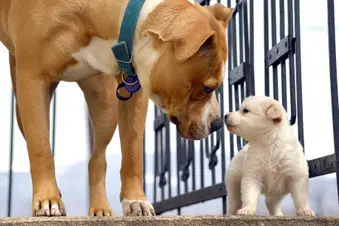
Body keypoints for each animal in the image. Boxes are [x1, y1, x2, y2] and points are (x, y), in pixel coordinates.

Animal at [0, 0, 234, 217]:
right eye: (208, 88)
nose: (217, 123)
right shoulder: (32, 80)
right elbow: (40, 148)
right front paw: (48, 199)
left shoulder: (134, 86)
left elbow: (132, 149)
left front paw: (136, 200)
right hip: (23, 107)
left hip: (105, 106)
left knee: (97, 159)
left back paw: (100, 208)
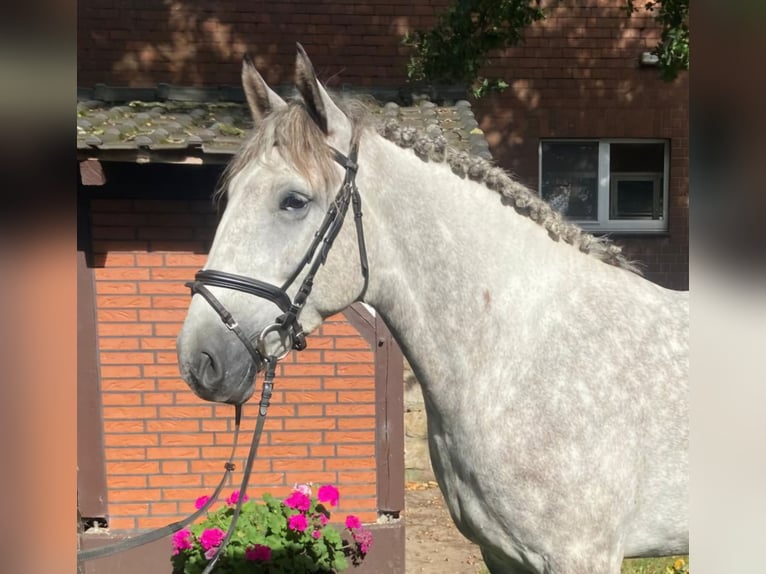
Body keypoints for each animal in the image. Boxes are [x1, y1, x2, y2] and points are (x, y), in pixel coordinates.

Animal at [178, 46, 688, 574]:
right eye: (229, 195)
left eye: (294, 201)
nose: (200, 359)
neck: (520, 353)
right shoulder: (500, 554)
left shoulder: (580, 555)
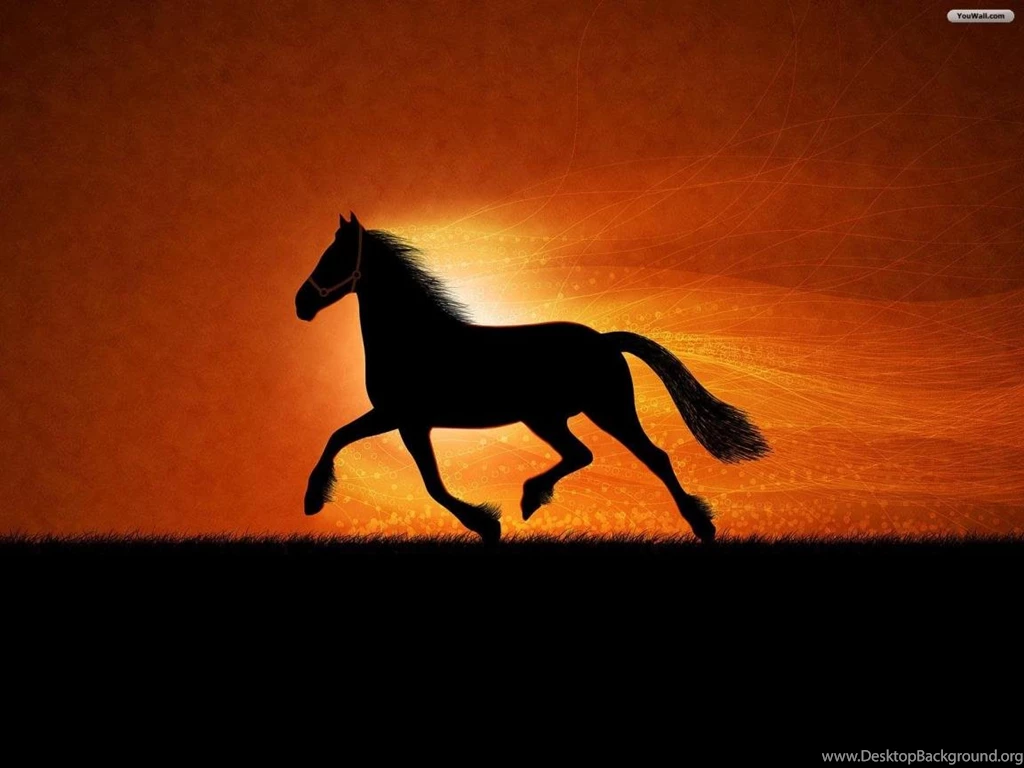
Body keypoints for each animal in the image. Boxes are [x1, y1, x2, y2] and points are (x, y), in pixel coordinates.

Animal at [295, 213, 770, 544]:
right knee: (582, 455)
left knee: (653, 457)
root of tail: (604, 340)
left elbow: (428, 482)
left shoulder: (405, 419)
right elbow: (341, 438)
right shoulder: (398, 418)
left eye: (334, 257)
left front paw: (486, 524)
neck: (413, 338)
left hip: (603, 411)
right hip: (549, 418)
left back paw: (701, 526)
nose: (301, 304)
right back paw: (531, 497)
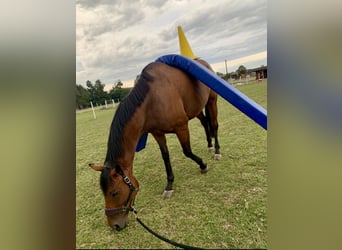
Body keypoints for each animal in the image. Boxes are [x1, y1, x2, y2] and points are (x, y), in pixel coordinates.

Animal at [89, 58, 220, 230]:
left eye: (114, 193)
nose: (115, 225)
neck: (152, 99)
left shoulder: (181, 127)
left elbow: (187, 151)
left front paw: (203, 165)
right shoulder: (157, 133)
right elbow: (165, 157)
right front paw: (169, 185)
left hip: (212, 101)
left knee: (214, 125)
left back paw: (217, 150)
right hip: (197, 108)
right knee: (205, 123)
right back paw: (210, 146)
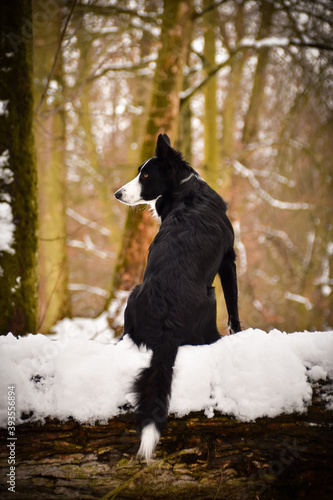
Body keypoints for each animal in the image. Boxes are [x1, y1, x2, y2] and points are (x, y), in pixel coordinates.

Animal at [115, 133, 240, 460]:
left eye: (146, 174)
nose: (117, 194)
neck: (186, 189)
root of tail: (166, 329)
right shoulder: (228, 260)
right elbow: (234, 310)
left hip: (133, 295)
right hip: (211, 298)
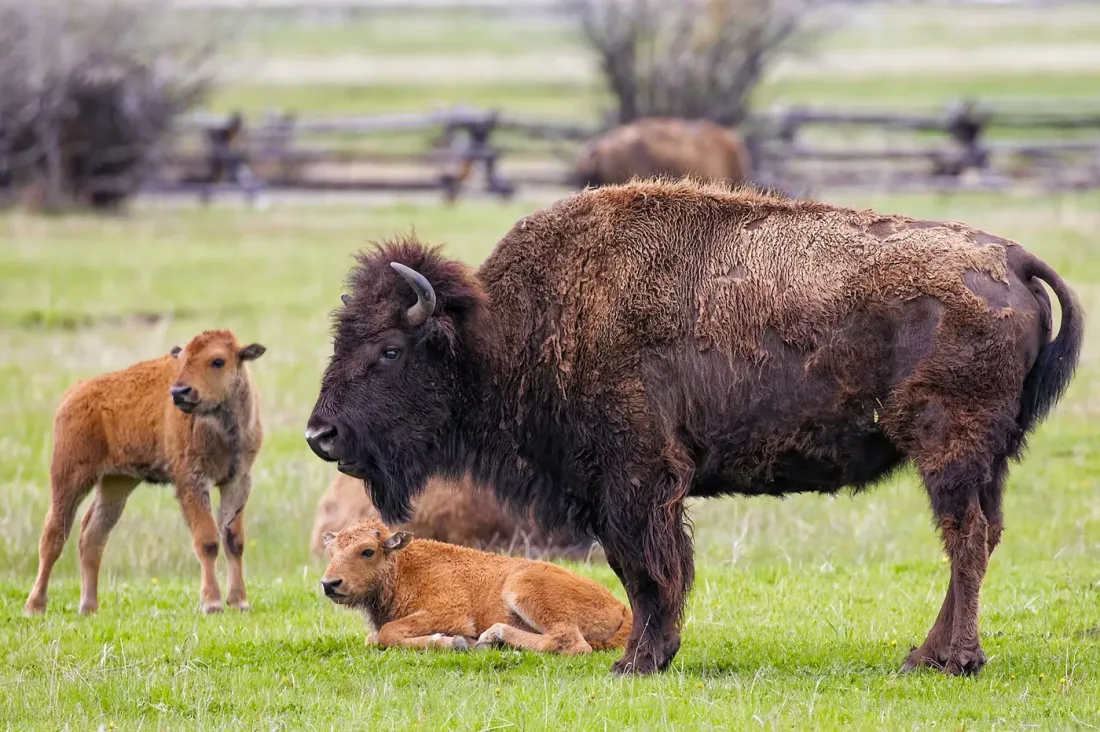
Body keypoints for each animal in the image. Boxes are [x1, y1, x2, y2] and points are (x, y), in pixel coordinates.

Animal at [305, 180, 1081, 676]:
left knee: (965, 538)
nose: (321, 436)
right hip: (986, 460)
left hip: (949, 449)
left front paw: (639, 662)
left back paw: (951, 660)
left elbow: (649, 569)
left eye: (390, 349)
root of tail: (1010, 257)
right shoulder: (623, 491)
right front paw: (652, 654)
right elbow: (648, 570)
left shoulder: (636, 482)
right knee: (980, 535)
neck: (508, 324)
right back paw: (925, 655)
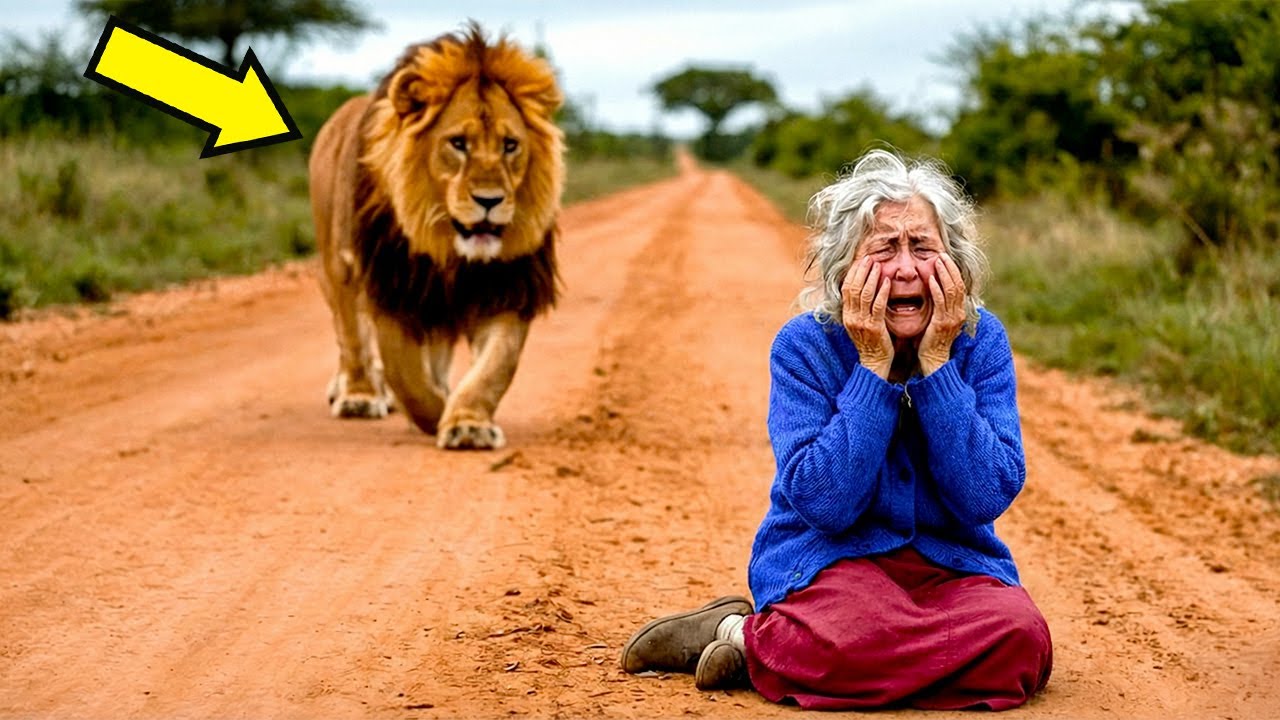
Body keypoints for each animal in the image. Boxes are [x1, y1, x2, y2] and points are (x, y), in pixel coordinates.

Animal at [308, 23, 564, 450]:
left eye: (510, 145)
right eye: (458, 143)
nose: (490, 200)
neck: (449, 250)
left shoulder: (507, 288)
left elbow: (495, 367)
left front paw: (468, 424)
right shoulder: (393, 288)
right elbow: (407, 377)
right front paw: (431, 413)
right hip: (338, 267)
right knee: (352, 339)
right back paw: (359, 395)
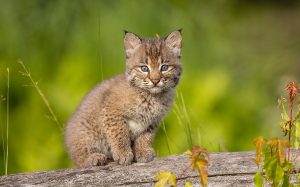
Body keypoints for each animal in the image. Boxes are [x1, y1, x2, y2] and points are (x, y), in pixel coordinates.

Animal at [64, 29, 182, 168]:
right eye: (144, 68)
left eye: (164, 67)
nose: (155, 81)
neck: (151, 96)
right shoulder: (111, 111)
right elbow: (120, 133)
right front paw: (123, 153)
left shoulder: (152, 121)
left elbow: (145, 137)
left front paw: (142, 151)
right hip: (85, 133)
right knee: (78, 159)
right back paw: (93, 158)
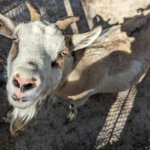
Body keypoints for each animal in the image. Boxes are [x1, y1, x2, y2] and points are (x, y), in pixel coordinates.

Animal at [0, 2, 149, 134]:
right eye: (15, 38)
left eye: (63, 52)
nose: (23, 83)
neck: (73, 69)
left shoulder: (81, 98)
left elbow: (74, 106)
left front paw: (70, 116)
-=-=-=-=-
WORK INSTRUCTION |
All of the material above should be copied exactly, minus the pictures.

WRITTEN REPLY |
Body keypoints for each animal in the image. Boxes are [x1, y1, x2, y2] and points are (x, y), in pixel coordinates.

Animal at [0, 0, 234, 217]:
right eye: (208, 88)
nose: (217, 123)
right shoulder: (32, 80)
right elbow: (40, 148)
right front paw: (48, 199)
left shoulder: (134, 86)
left elbow: (132, 149)
left front paw: (136, 200)
right hip: (23, 107)
left hip: (105, 106)
left knee: (97, 159)
left back paw: (100, 208)
Body keypoints for each animal in the image. Boxes are [x1, y1, x2, y2] and points are (x, y), in pixel coordinates.

Animal at [178, 46, 688, 574]:
right eye: (229, 195)
left eye: (294, 201)
nose: (200, 359)
neck: (520, 353)
right shoulder: (500, 554)
left shoulder: (580, 555)
Body keypoints for each animal in the image. Boxes are [x1, y1, x2, y2] and points are (x, y), in pixel coordinates.

Animal at [295, 213, 770, 544]:
right knee: (582, 455)
left knee: (653, 457)
root of tail: (604, 340)
left elbow: (428, 482)
left shoulder: (405, 419)
right elbow: (341, 438)
right shoulder: (398, 418)
left eye: (334, 257)
left front paw: (486, 524)
neck: (413, 338)
left hip: (603, 411)
right hip: (549, 418)
left back paw: (701, 526)
nose: (301, 304)
right back paw: (531, 497)
Body keypoints for each animal in the image. Boxes are [x1, y1, x2, y2] and points are (x, y), in pixel coordinates.

Animal at [89, 58, 220, 230]:
left eye: (114, 193)
nose: (115, 225)
neck: (152, 99)
left shoulder: (181, 127)
left elbow: (187, 151)
left front paw: (203, 165)
right shoulder: (157, 133)
right elbow: (165, 157)
right front paw: (169, 185)
left hip: (212, 101)
left knee: (214, 125)
left back paw: (217, 150)
right hip: (197, 108)
right knee: (205, 123)
right back paw: (210, 146)
Body keypoints for each animal in the image. Boxes are [x1, y1, x2, y2] and points are (x, y), in pixel coordinates.

Animal at [115, 133, 240, 460]:
left eye: (146, 174)
nose: (117, 194)
neck: (186, 189)
root of tail: (166, 329)
right shoulder: (228, 260)
right elbow: (234, 310)
left hip: (133, 295)
right hip: (211, 298)
Body keypoints for each animal in the image. Boxes are [x1, y1, x2, y2] and points are (x, y), in pixel coordinates.

Animal at [305, 180, 1081, 676]:
left knee: (965, 538)
nose: (321, 436)
right hip: (986, 460)
left hip: (949, 449)
left front paw: (639, 662)
left back paw: (951, 660)
left elbow: (649, 569)
left eye: (390, 349)
root of tail: (1010, 257)
right shoulder: (623, 491)
right front paw: (652, 654)
right elbow: (648, 570)
left shoulder: (636, 482)
right knee: (980, 535)
neck: (508, 324)
right back paw: (925, 655)
Body keypoints for each animal in the image. Boxes are [x1, y1, x2, y2] and points are (x, y), in pixel coordinates.

Animal at [308, 23, 564, 450]:
left eye: (510, 145)
right eye: (458, 143)
nose: (490, 200)
neck: (449, 250)
left shoulder: (507, 288)
left elbow: (495, 367)
left front paw: (468, 424)
right shoulder: (393, 288)
right elbow: (407, 377)
right front paw: (431, 413)
right hip: (338, 267)
right knee: (352, 339)
right back paw: (359, 395)
Body keypoints for each animal in the image. Boxes are [x1, y1, x2, y2] and points are (x, y), in pixel coordinates.

Animal at [64, 29, 182, 168]:
right eye: (144, 68)
left eye: (164, 67)
nose: (155, 81)
neck: (151, 96)
right shoulder: (111, 111)
right elbow: (120, 133)
right front paw: (123, 153)
left shoulder: (152, 121)
left elbow: (145, 137)
left front paw: (142, 151)
right hip: (85, 133)
right knee: (78, 159)
right back paw: (93, 158)
Body keypoints for each animal in the image. Boxes are [x1, y1, x2, y2] and points are (x, y), in pixel coordinates.

Animal at [0, 2, 149, 134]:
right eye: (15, 38)
left eye: (63, 52)
nose: (23, 83)
neck: (73, 69)
left shoulder: (81, 98)
left elbow: (74, 106)
left front paw: (70, 116)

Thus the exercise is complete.